Friday, May 25, 2018

58th District state rep race is intriguing

Published: 1/3/14 @ 12:00

By David Skolnick (Contact)

Local connection: Brenda L. Mack of Canfield will be the running mate of Ted Stevenot, a former state tea party leader, in his challenge to incumbent Gov. John Kasich in the Republican primary in May. That is assuming the ticket collects 1,000 valid signatures and files nominating petitions with the Ohio secretary of state by the Feb. 5 deadline.

Stevenot’s campaign sent an email late Wednesday stating he will make a “major announcement concerning his Republican candidacy for Ohio governor,” and that he “will introduce conservative” Mack as his running mate at a Tuesday press conference in Columbus.

Mack is a former Ohio Black Republicans Association president and is currently the vice president of The Frederick Douglass Foundation’s Ohio chapter. She operates Precise Consulting, a Canfield firm.

Stevenot, from the Cincinnati area, is a past president of the Ohio Liberty Coalition. The coalition and other tea-party conservatives have criticized Ohio Republican leaders including Kasich.

If they file, Stevenot and Mack face a difficult task in defeating Kasich and Lt. Gov. Mary Taylor in the GOP primary.

Despite who is endorsed by the Mahoning County Democratic Party to replace state Rep. Robert F. Hagan in the 58th Ohio House District, his wife already has a leg up on the competition.

And it could make for an interesting race if the county party doesn’t endorse Michele Lepore-Hagan of Youngstown.

At the request of state House Democratic leaders, the Ohio Democratic Party endorsed Lepore-Hagan at its executive committee meeting in Columbus last month. She didn’t attend that meeting.

Her husband can’t run for re-election this year because of the state’s term-limits law.

Besides being able to use “endorsed Democrat” on her campaign literature, ads and commercials, Lepore-Hagan of Youngstown will also get to use the party label on mailers, which are deeply discounted courtesy of the state party. The money she raises for those mailers will go a lot further thanks to the endorsement discount.

Candidates who are endorsed by the county party are typically entitled to the state party’s discount. But that won’t be the case if someone besides Lepore-Hagan is selected as the county party’s endorsed candidate.

It may mean nothing.

If she captures the county party endorsement, there isn’t an issue.

If she doesn’t get the endorsement, she may not use the mail discount.

Lepore-Hagan probably would, but Youngstown Mayor John A. McNally opted not to use it during his successful campaign.

The state party doesn’t permit attacks on other Democrats on mailers and candidates need approval for the literature from the state party before it’s mailed, said Mahoning County Democratic Party Chairman David Betras.

“It takes time,” he said. “You can’t say, ‘here’s my mail.’ It has to be approved.”

Interestingly, the state party’s executive committee opted last month to not make a decision on backing a candidate to succeed state Rep.
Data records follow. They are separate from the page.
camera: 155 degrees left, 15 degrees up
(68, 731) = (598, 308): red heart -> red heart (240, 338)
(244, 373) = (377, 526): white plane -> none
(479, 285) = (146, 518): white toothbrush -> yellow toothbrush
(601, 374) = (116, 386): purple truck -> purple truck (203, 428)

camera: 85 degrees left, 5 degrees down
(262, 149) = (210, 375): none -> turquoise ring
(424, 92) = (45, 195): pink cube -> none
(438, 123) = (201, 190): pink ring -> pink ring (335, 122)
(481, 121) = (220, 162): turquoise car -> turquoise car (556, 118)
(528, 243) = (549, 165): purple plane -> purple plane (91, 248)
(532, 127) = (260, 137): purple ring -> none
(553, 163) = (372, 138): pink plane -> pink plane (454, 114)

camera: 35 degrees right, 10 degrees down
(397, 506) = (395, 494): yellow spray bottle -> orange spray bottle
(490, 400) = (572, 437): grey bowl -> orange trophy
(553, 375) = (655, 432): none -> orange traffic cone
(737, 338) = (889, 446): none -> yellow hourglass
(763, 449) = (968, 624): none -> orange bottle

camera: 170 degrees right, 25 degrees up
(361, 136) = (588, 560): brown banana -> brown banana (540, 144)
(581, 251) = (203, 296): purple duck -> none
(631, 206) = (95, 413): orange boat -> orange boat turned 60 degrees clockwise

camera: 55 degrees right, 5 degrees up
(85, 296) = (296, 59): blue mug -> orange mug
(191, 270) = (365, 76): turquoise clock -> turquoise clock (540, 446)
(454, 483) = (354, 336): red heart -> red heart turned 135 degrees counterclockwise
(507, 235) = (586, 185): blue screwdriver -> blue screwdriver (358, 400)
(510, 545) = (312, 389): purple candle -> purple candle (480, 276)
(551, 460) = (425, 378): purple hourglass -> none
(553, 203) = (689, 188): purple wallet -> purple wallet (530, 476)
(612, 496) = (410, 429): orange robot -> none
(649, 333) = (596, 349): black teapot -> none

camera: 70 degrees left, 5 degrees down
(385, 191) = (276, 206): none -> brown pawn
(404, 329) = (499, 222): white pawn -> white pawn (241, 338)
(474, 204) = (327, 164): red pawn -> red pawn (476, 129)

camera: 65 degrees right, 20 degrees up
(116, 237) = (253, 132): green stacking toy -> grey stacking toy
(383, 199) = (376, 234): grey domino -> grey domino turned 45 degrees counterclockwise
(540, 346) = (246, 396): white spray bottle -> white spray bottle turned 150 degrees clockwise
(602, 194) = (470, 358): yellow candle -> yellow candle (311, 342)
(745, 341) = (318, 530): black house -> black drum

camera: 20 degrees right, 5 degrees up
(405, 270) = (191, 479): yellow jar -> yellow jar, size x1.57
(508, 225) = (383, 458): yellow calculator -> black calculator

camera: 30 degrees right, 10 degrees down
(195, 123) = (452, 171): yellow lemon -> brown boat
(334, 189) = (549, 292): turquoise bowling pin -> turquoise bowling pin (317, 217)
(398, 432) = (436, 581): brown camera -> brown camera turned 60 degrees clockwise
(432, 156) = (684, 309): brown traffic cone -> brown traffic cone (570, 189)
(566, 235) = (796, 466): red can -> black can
Tom Letson of Warren, D-64th, who can’t run this year for re-election because of term limits.

Letson received the state party endorsement for a seat on the Ohio Supreme Court.

Besides Lepore-Hagan, Youngstown 6th Ward Councilwoman Janet Tarpley filed for the 58th District race. Also, Cynthia McWilson and Michael E. O’Hara, both of Youngstown, are running with Youngstown 4th Ward Councilman Mike Ray and Rachel Hanni, a former Youngstown school board member, among others, considering bids for the seat.

If the county party chooses a candidate other than Lepore-Hagan, Betras will be in the awkward position of working to elect someone who doesn’t have the support of the state party.

The filing deadline is Feb. 5.

The Mahoning County Democratic Party will meet to endorse no later than 10 days after the county board of elections certifies candidates for the May 6 primary, Betras said.

In addition to Hagan’s seat, the county party will endorse in two other state Legislature races, numerous judicial posts, two congressional spots, county auditor and a county commissioner spot.